The disease was horrifying. Isaac Starr, a third-year medical student from the University of Pennsylvania, wrote in 1918: “As their lungs filled … the patients became short of breath and increasingly cyanotic. After gasping for several hours they became delirious and incontinent, and many died struggling to clear their airways of a blood-tinged froth that sometimes gushed from their nose and mouth. It was a dreadful business”.
Like Spanish flu, the current outbreak of SARS (Severe Acute Respiratory Syndrome) was a mutant form of viral pneumonia, which basically drowns the patients in their own body fluids.
The outbreak is centred around Hong Kong, where Avian flu has been threatening to migrate to the human population in recent years. The medical community is still unclear as to the origins of SARS and also as to how it is transmitted.
Of the 1,800 people infected around the world, 62 have died. The disease has already reached 17 countries, including China, Canada and the West Coast of the USA.

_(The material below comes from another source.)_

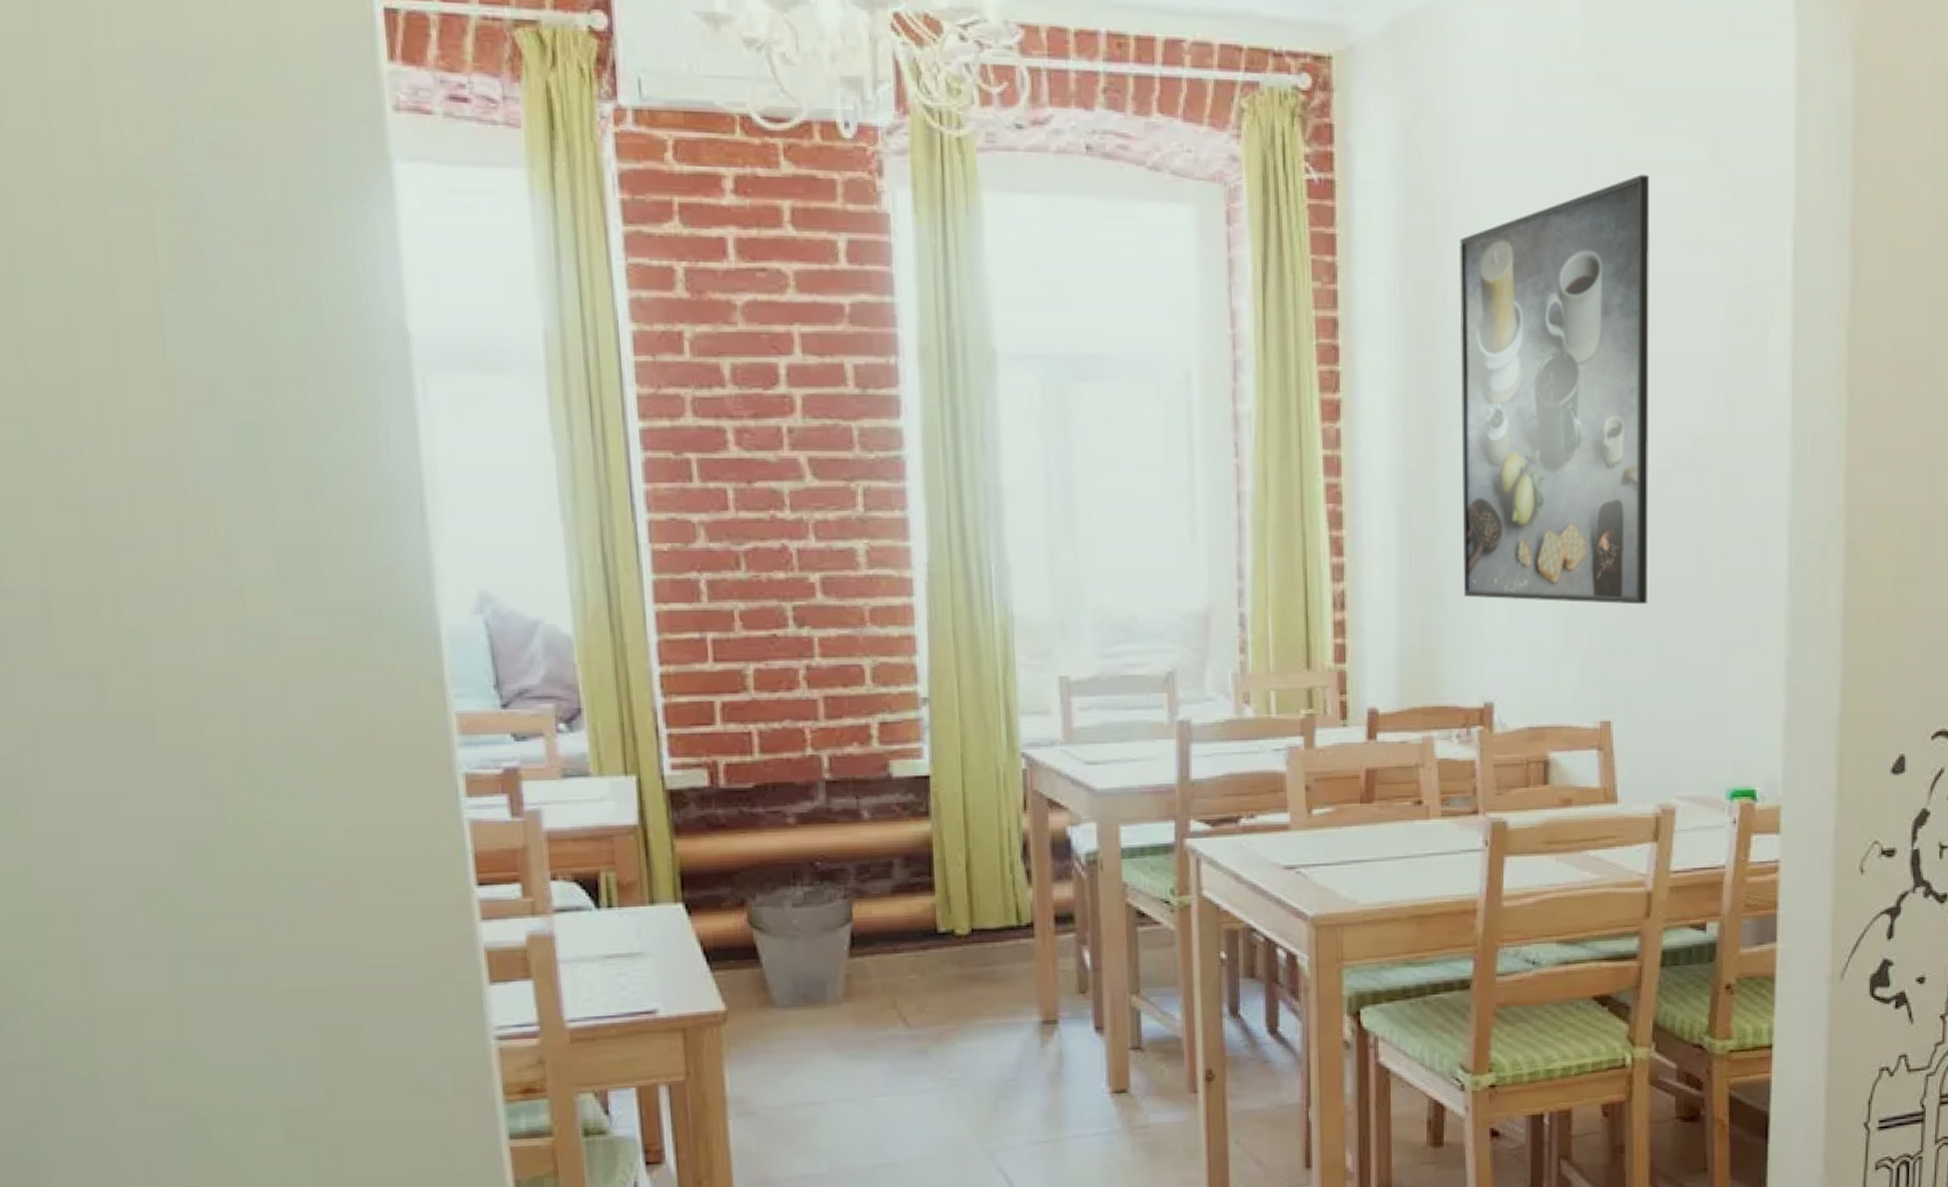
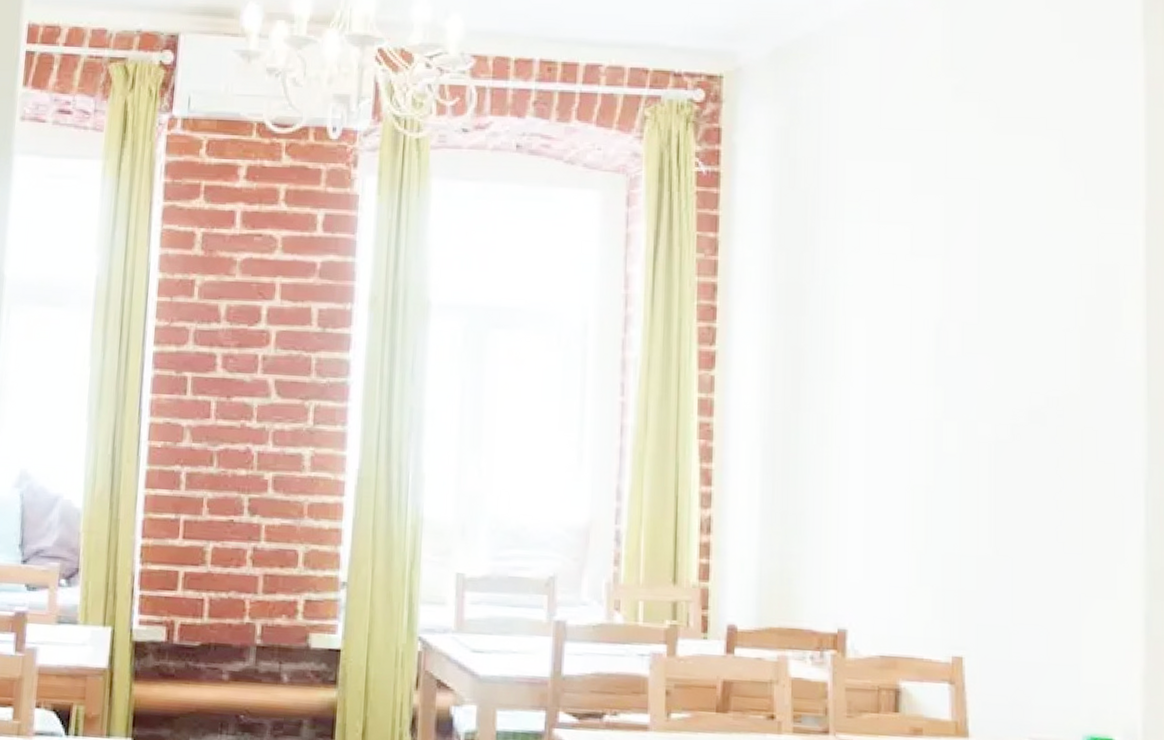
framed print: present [1459,174,1649,605] -> none [822,169,1004,549]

It is thought that SARS is a mutation of coronovirus, the virus which causes the common cold. The symptoms include a cough, shortness of breath, problems with breathing and evidence of pneumonia on a chest X-ray. A fever over 39ºC (100.4F) is another symptom. The disease appears to have an incubation period of between four and ten days.
The fact that it is spread through close contact, means that the simple act of washing the hands regularly decreases the chance of infection. Like Spanish Flu, SARS appears to attack young, healthy people rather than those traditionally more at risk, such as infants and the elderly, or those with depressed immune systems.